▶ [What you are asked to do]
Please answer these questions about the game recap below, one per line:
1. How many shots did the Canadiens have at the end of the first period?
2. Whose penalty led to the first goal against the Habs?
3. What kind of Anaheim power play did the Habs have to kill off to start the third period?

++++ Text under study ++++

NHL: Montreal Canadiens at Anaheim Ducks Gary A. Vasquez-USA TODAY Sports

1. Strong first period

The Canadiens torpedoed out of the gates at the Honda Center in Anaheim and didn’t give the Ducks a whole lot of breathing room for the first 16 minutes of the first period, where they controlled the pace of the game. The Habs used their tremendous speed to make Anaheim look like a team standing still, keeping them hemmed in their zone for shifts at a time as they won puck battles and held the blue line. All four lines were buzzing, generating seven shots in the first three minutes alone (0 for the Ducks). They returned to the dressing room with 17 shots in 20 minutes, and if they can maintain their pace over the course of this road trip, they’ll hopefully come out relatively unscathed.

2. And then… The tables turned in the second period

The Habs had 10 shots in 10 minutes in the first period, and though they controlled the pace of the game for 80 percent of the first, they ended up forfeiting the first goal on a Shea Weber penalty at the tail end of the first. They slowed down considerably to start the second period, allowing Anaheim to pour on 11 shots before the halfway mark of the middle frame. The result? A 2-0 lead for the home team with 8 minutes to go in the second.

3. Paul Byron, though

This kid can fly. To nullify an icing call, Byron went from 0 to 60 to outskate a Duck who was already making strides toward the puck. I must admit, I do get a kick out of watching him humiliate other teams with his Flash-like speed.

4. Carey Price, always the difference maker

Allowing their goaltender to face 21 shots in the middle 20 minutes, Carey Price was once again the Habs’ saving grace, keeping them within reach two goals down, when it could have easily been 4-0 after 40. Price made several key saves in the second to keep his team alive, giving them the chance to come back in the second.

5. The PK came up big when they needed it most

The Habs started the third off needing to kill off a 5-3 Anaheim power play, but they held the fort. They kept their opponents boxed out to prevent any dangerous scoring chances, and left plenty of visibility of Price to glove the puck when it came his way. On an opportunity that could have been the nail in their coffin, the Canadiens kept on keeping on.

++++ Entries supplied ++++

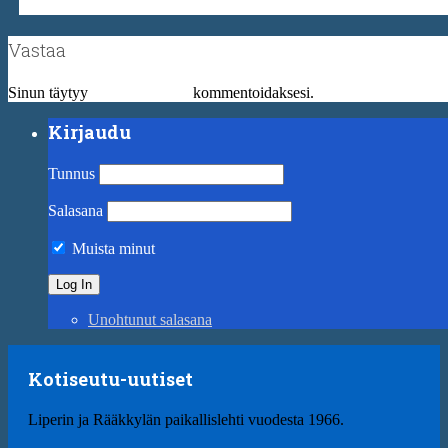
Vastaa
Sinun täytyy
kirjautua sisään
kommentoidaksesi.
Kirjaudu
Tunnus
Salasana
Muista minut
Unohtunut salasana
Kotiseutu-uutiset
Liperin ja Rääkkylän paikallislehti vuodesta 1966.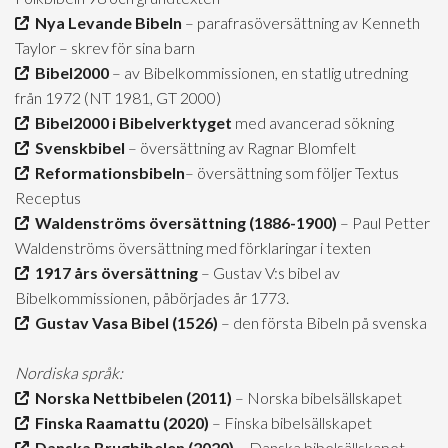
Nya Levande Bibeln
– parafrasöversättning av Kenneth
Taylor – skrev för sina barn
Bibel2000
– av Bibelkommissionen, en statlig utredning
från 1972 (NT 1981, GT 2000)
Bibel2000 i Bibelverktyget
med avancerad sökning
Svenskbibel
– översättning av Ragnar Blomfelt
Reformationsbibeln
– översättning som följer Textus
Receptus
Waldenströms översättning (1886-1900)
– Paul Petter
Waldenströms översättning med förklaringar i texten
1917 års översättning
– Gustav V:s bibel av
Bibelkommissionen, påbörjades år 1773.
Gustav Vasa Bibel (1526)
– den första Bibeln på svenska
Nordiska språk:
Norska Nettbibelen (2011)
– Norska bibelsällskapet
Finska Raamattu (2020)
– Finska bibelsällskapet
Danska Brugbibelen (2020)
– Danska bibelsällskapet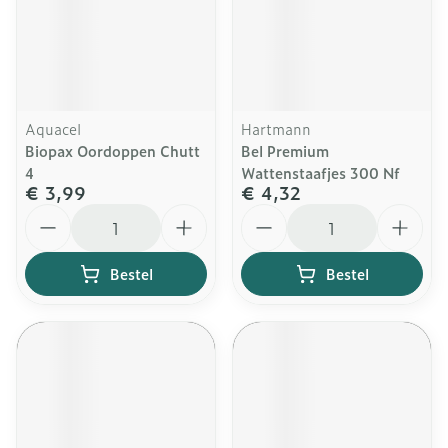
Aquacel
Hartmann
Biopax Oordoppen Chutt
Bel Premium
4
Wattenstaafjes 300 Nf
€ 3,99
€ 4,32
Aantal
Aantal
Bestel
Bestel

++++

▶ [Task solution]
1. 17 shots
2. Shea Weber's
3. A 5-3 power play